Write the next part of the report on the rights of people facing the death penalty in Malaysia, beginning right after its last sentence.

= TEXT =

####################

B.       Procedural rights of people facing the death penalty

  1. In Malaysia, people in conflict with the law do not always see their procedural rights respected, especially people accused of capital crimes. These violations of rights occur at all stages of the legal procedure, hence the distinction made in this report between the moments before (arrest and police custody), during (from the first court hearing to the final verdict) and after the process (between the final verdict and the execution or pardon).

Before the process

  1. Violations of human rights happen as soon as a suspect is arrested and taken into police custody. Lawyers regularly report police brutality (at least five deaths in custody were reported last year[17]), acts of corruption, and violations of basic rights to interpretation or legal representation, which often lead to coerced and false confessions. There are very few domestic legal safeguards surrounding arrest and police custody, making such human rights violations difficult to monitor and prosecute.


  1. Many foreign nationals are arrested for drug-related crimes and can suffer from the lack of respect of basic human rights. They are not necessarily provided with immediate and professional interpretation during the crucial hour of police investigation and interrogation, rendering confession based on misrepresentation and/or induced by the investigating officer. Foreign nationals are also particularly prone to lack of legal representation due to the difficult circumstances in which they are living. According to the NGO Iran Human Rights, in Malaysia there are more than 80 Iranians are currently on death row for drug charges in solitary confinement.[18] They were not provided with Farsi interpreters during their interrogations or trials and were not given fair due legal process.[19]


ð Set up an Independent Police Complaint and Misconduct Commission (IPCMC) to investigate corruption and police brutality.


ð Ensure that, prior to their questioning, foreign nationals involved in a case which might lead to the death penalty are informed of their rights to adequate interpretation.


ð Ensure that all persons at risk of the death penalty are questioned in the presence of a lawyer or legal counsel, and an interpreter when needed.


During the process

  1. Capital crimes are prosecuted at the High Court. When an accused is charged for a capital offence, they must be legally represented. The court will assign a defence attorney if they cannot afford one. The assignment is voluntarily, usually from a pool of defence attorneys who are willing to take up capital cases. These attorneys are often overworked with briefs that generate income as well as with cases on a pro-bono basis. Besides experience and expertise, defending a capital case requires the upmost attention and resources of an attorney, which are sometimes simply not available to them.


At times, defence attorneys also face obstacles and challenges in gathering evidence due to the lack of monetary and human resources. This situation has a negative impact on accused persons coming from vulnerable groups, especially foreign nationals. Equipped with little understanding of the local legal system, foreign nationals also frequently face financial and/or language barriers. If they are unable to secure effective legal representation at the outset, it becomes very difficult – if not impossible – to ensure a fair trial and the services of a competent lawyer. This can make the difference between arrest and charge, conviction and acquittal, and in cases of the death penalty, the difference between life and death.

####################

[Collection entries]
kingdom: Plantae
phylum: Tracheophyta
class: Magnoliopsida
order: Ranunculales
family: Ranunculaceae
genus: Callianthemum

####################

= ANSWER TO THIS PROBLEM =
  1. In addition, there are concerns about corruption, including but not limited to the integrity of prosecution, witnesses and evidence; of lack of sufficient time for the defence attorney in preparation of the trial where crucial evidence is given at the last minute; of the lack of independent professional witnesses such as forensic and mental health experts. For example, a South Korean student charged under Section 39B of the Dangerous Drugs Act which carries the mandatory death penalty, was recently acquitted and discharged by the Court after the key witness admitted that he had lied in his testimony after the defence team produced CCTV evidence directly contradicting his evidence given under oath.[20]


ð Take concrete measures to ensure the integrity of the prosecution, witnesses and evidence.


ð Ensure that defence attorneys of persons facing the death penalty have sufficient time and access to evidence to prepare the trial consequently.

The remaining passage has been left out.